Executive leadership needs to consume data, metrics and reporting at a different level, and I understand that. They can’t be expected to have the bandwidth to focus on much more than variances and percentages and the information that comes out of true exception reporting. But their need is not necessarily the need of all. I remember another time when an executive came to me and was asking for help to defend a declining sales per labor hour (SPLH) that he needed to defend because of pressure from his higher leadership. He and his higher leadership were so focused on that metric and they believed that it indicated lower performance. I introduced a new measurement that they hadn’t used before. I calculated customer per hour and item per hour versus SPLH. Earned hours was not something that was fully accepted at the time. By looking at how many customers and items had been processed per every labor hour spent, I was able to show a completely different story. My analysis showed that efficiency had actually gone up and they were processing more customers and more items for every hour spent. In fact, the performance increase was worth several basis points and that satisfied his leadership. We had several years of inflation and now deflation was causing a misconception in the data. So even executive leadership, sometimes, needs to look deeper than they are used to looking and consume more than they are used to viewing to really understand what all the numbers are saying.

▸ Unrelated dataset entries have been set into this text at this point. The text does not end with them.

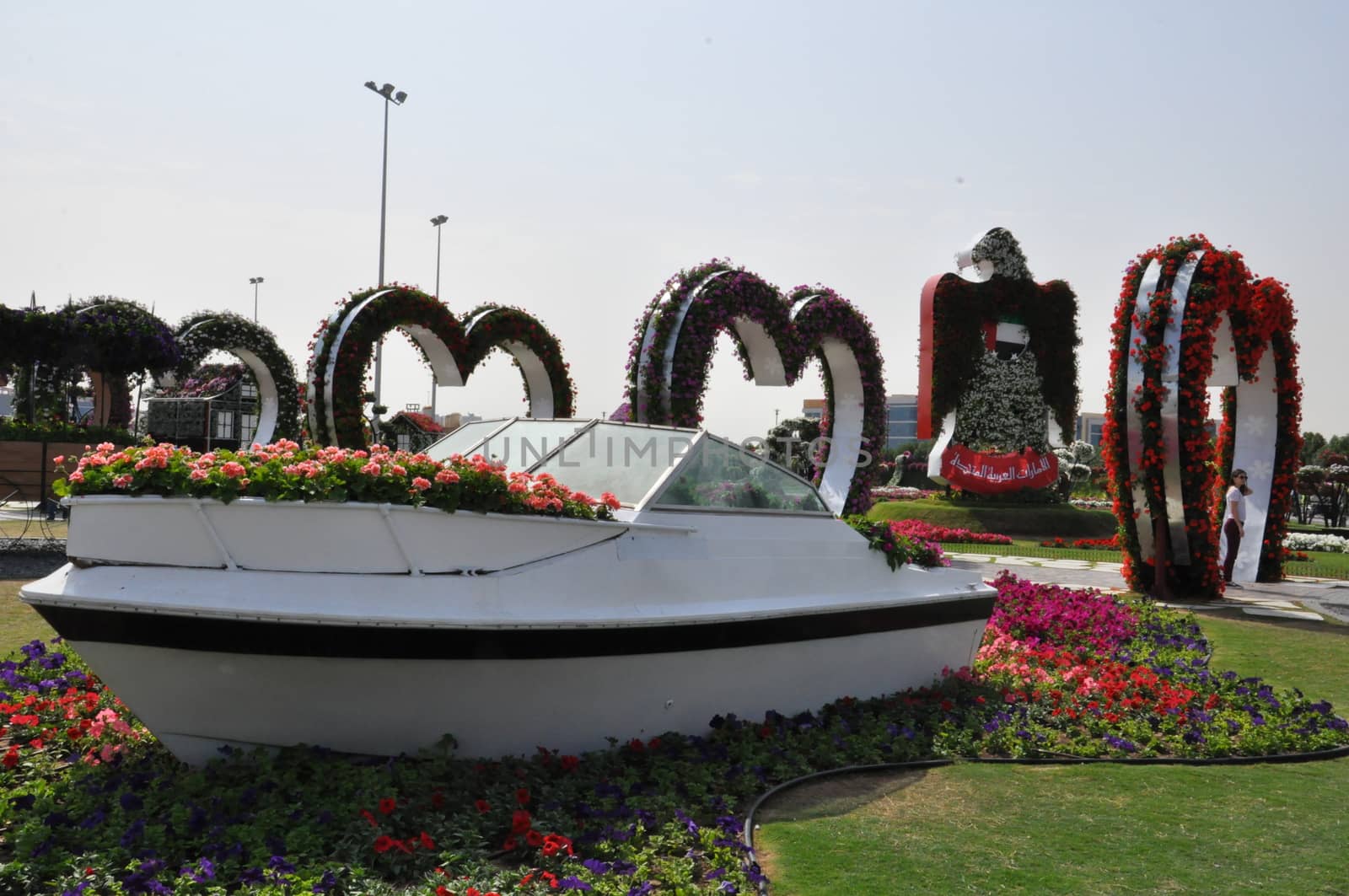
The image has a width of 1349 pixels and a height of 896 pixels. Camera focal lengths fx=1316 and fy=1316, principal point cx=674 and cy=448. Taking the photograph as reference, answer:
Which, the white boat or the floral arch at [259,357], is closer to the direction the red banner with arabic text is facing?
the white boat

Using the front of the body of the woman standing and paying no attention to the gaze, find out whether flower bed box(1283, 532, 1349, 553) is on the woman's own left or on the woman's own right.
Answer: on the woman's own left

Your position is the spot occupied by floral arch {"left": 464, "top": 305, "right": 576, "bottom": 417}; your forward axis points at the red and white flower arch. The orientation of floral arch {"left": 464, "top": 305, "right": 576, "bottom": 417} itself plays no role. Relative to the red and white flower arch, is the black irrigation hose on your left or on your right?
right

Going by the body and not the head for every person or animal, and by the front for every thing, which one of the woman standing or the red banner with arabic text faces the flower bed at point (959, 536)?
the red banner with arabic text

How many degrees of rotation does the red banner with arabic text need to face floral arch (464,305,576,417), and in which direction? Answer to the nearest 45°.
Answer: approximately 45° to its right

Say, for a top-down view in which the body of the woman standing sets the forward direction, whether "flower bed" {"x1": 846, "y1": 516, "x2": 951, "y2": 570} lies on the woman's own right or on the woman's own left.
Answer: on the woman's own right

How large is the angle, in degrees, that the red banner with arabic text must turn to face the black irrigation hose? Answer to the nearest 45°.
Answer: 0° — it already faces it

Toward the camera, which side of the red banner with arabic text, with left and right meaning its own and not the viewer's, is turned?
front

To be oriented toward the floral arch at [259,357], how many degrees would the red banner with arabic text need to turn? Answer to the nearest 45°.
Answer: approximately 90° to its right

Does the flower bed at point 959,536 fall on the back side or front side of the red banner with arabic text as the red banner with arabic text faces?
on the front side

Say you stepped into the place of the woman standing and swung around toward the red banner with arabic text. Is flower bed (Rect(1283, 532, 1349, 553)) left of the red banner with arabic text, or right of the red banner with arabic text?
right
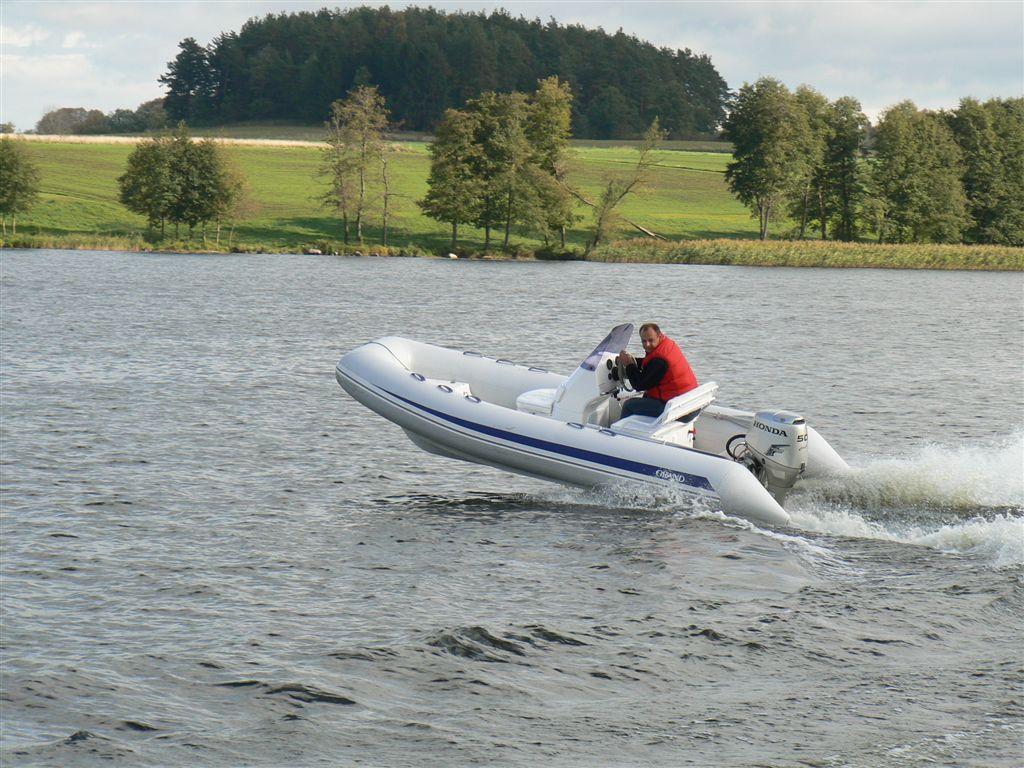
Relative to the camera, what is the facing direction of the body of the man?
to the viewer's left
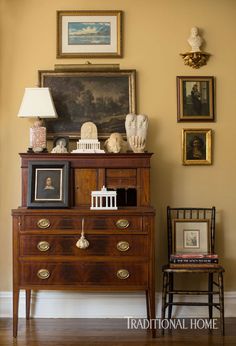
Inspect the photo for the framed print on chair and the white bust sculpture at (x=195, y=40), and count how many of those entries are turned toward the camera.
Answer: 2

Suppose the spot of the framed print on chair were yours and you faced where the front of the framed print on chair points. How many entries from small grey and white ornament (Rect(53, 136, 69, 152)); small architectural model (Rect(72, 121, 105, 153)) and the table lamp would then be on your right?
3

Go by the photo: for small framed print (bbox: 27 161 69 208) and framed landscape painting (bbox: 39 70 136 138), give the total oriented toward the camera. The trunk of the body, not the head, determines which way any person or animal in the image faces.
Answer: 2

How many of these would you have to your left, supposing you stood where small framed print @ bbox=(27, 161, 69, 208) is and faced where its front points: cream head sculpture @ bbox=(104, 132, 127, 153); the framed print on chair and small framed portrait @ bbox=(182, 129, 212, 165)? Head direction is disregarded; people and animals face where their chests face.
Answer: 3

In my years in labor management, I just needed it all. Sometimes you have to throw stuff against the wall to see what sticks. Do I need it all, all the time? No. But I don’t want to be limited to what your scope or level of consumption is. All data and all metrics are important. They can inform and give direction and tear back the veil that covers the truth. Data, metrics, reporting and yes, exception reporting too, all have a place. Dashboard reporting that gives me actionable metrics for quick information is important and has its place but full reporting with all the data and metrics you need in your position should be your call and not somebody else’s. Logile will work to provide you with what is essential, meaningful and yes, actionable. This is true whether it is KPI’s in a dashboard or full reporting.

I was once asked if I only had one metric to pick from, what would it be?  I was left dumbfounded by even having the question asked. Books need multiple sentences, paragraphs and chapters to tell the story. I don’t see data, metrics and reporting any differently.